Maybe it was the conditions, but the referee seemed determined to let a lot of things go and Isaak Davies, who looked sharp and a danger when we could feed him in the right areas, in particular suffered from the interpretations of an official who was erratic for both sides.

The introduction of Uche Ikpeazu for Hugill livened up the crowd and the big loanee won his share of free kicks, but that apart, this time he offered little more than brute force and a series of wrong options as, perhaps, affected by the crowd reaction to him, he often ignored better placed colleagues and once almost appeared to tackle Drameh when the wing back was in a position similar to where he had provided the cross for the goal.

Unfortunately, the main contribution made by the other sub Mark Harris, who replaced Davies, was to block a close range Flint header from Tommy Doyle’s best dead ball delivery of the game by a distance – looking at the replay, it seemed that Blackpool keeper Daniel Grimshaw would have been able to keep out Flint’s effort, but it’s impossible to tell for sure.

So, the game ended 1-1, an outcome which seemed right to me. Steve Morison was again correct in my opinion that wind is the weather condition that disrupts a match most and his side did not come to terms with it in the first forty minutes or their opponents unusual system.

Even though a run of thirteen points out of a possible eighteen speaks for itself, a feature of too many of our recent matches has been a return to our insipid first half form of the first three or four months of this season.

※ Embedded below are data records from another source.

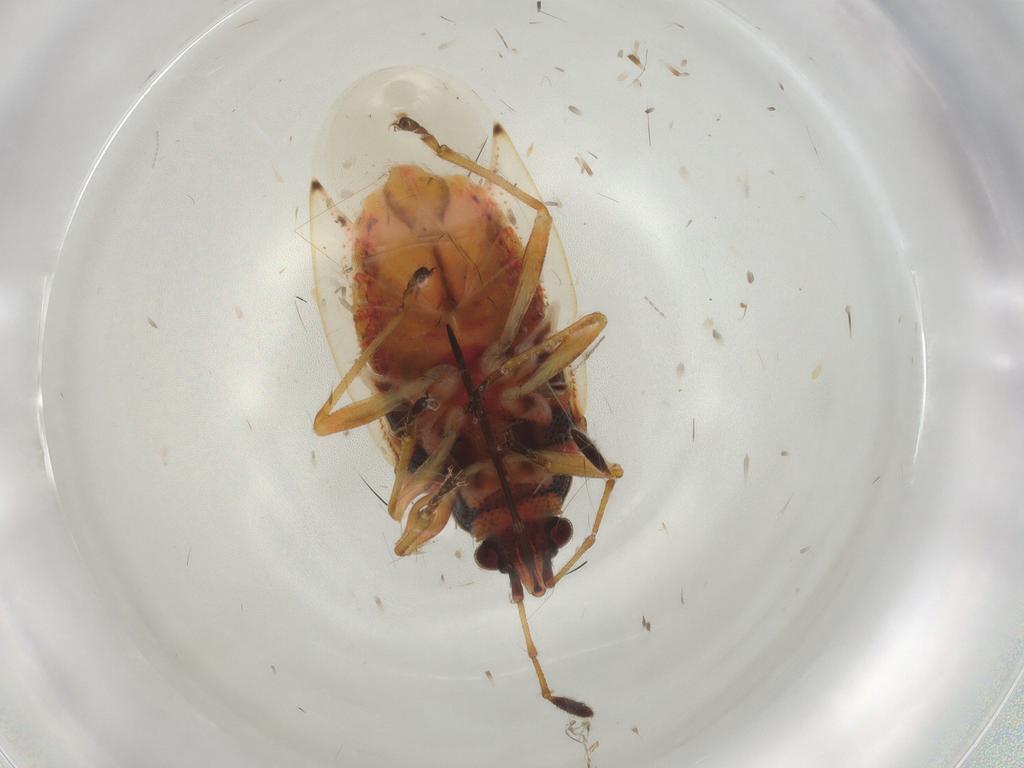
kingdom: Animalia
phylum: Arthropoda
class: Insecta
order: Hemiptera
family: Lygaeidae
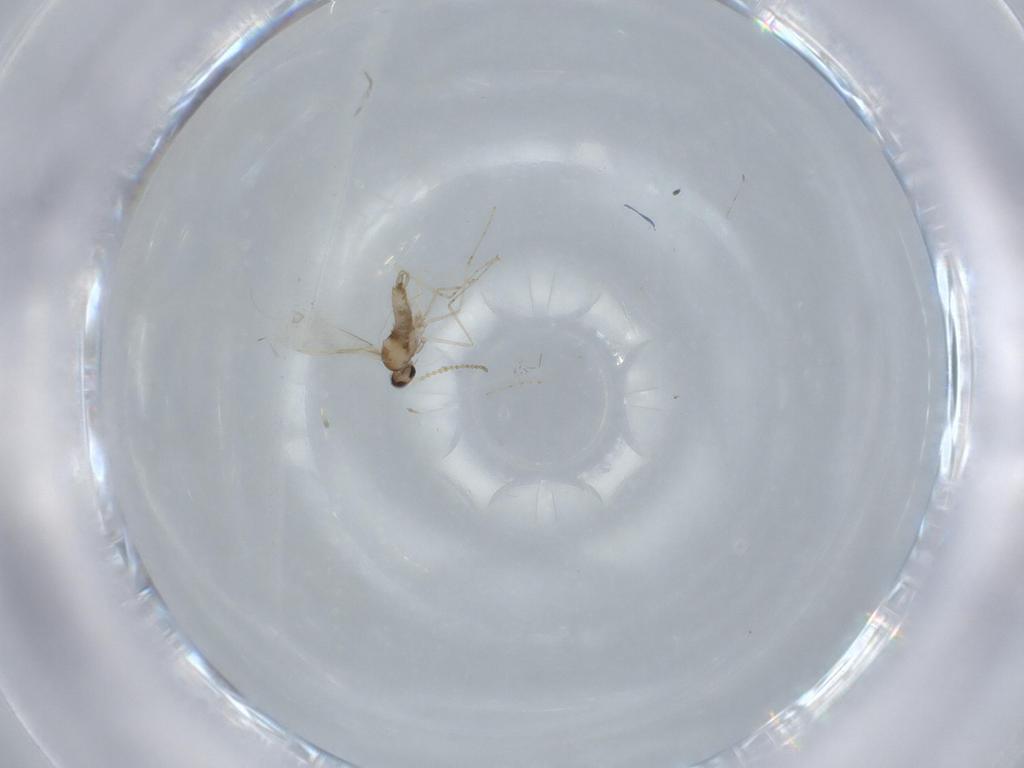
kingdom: Animalia
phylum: Arthropoda
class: Insecta
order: Diptera
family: Cecidomyiidae
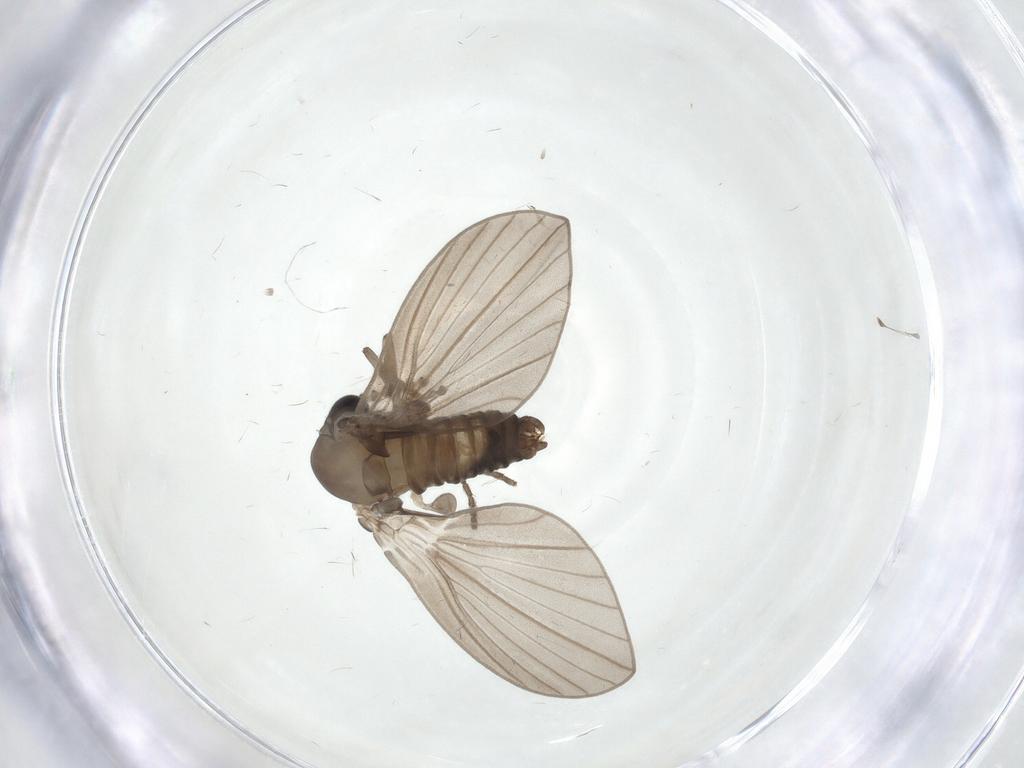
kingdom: Animalia
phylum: Arthropoda
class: Insecta
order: Diptera
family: Psychodidae
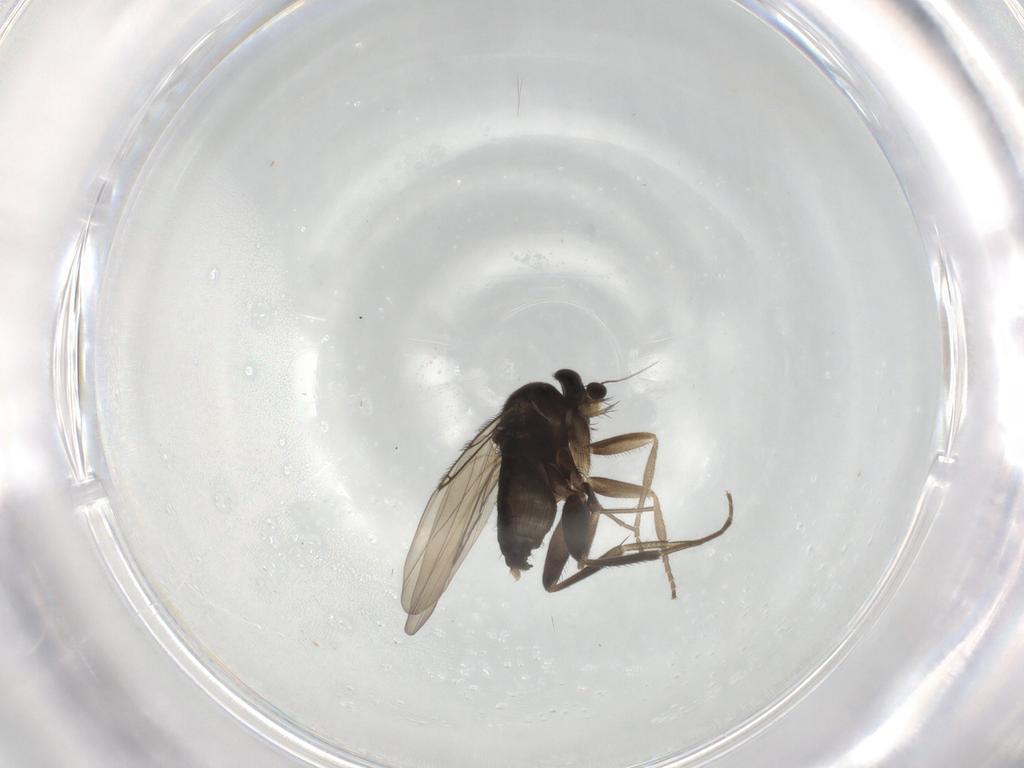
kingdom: Animalia
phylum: Arthropoda
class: Insecta
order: Diptera
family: Phoridae
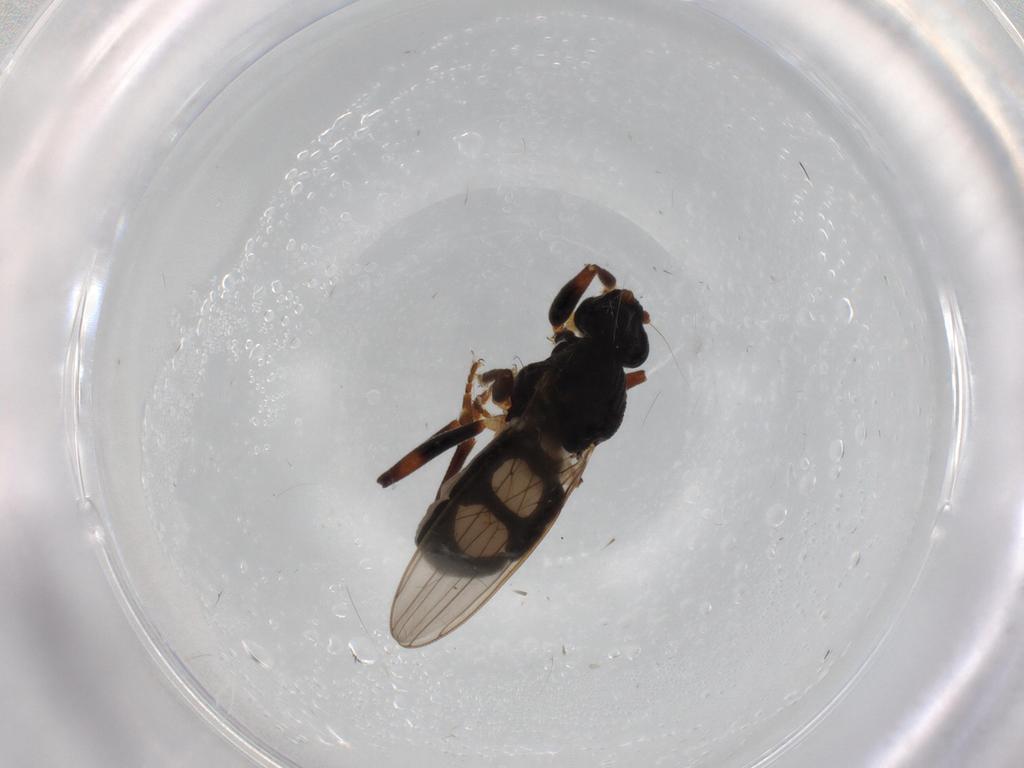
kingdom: Animalia
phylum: Arthropoda
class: Insecta
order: Diptera
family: Sphaeroceridae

It looks like a weakness on the part of the newish managerial and coaching line up that we start games in the wrong manner, but a strength that they often are able to put things right during the half time interval – that was the case today as we now move on to games against an in form Huddersfield side who won at leaders Fulham this lunchtime and then try to keep our unbeaten home run going when we face the Londoners in a week’s time.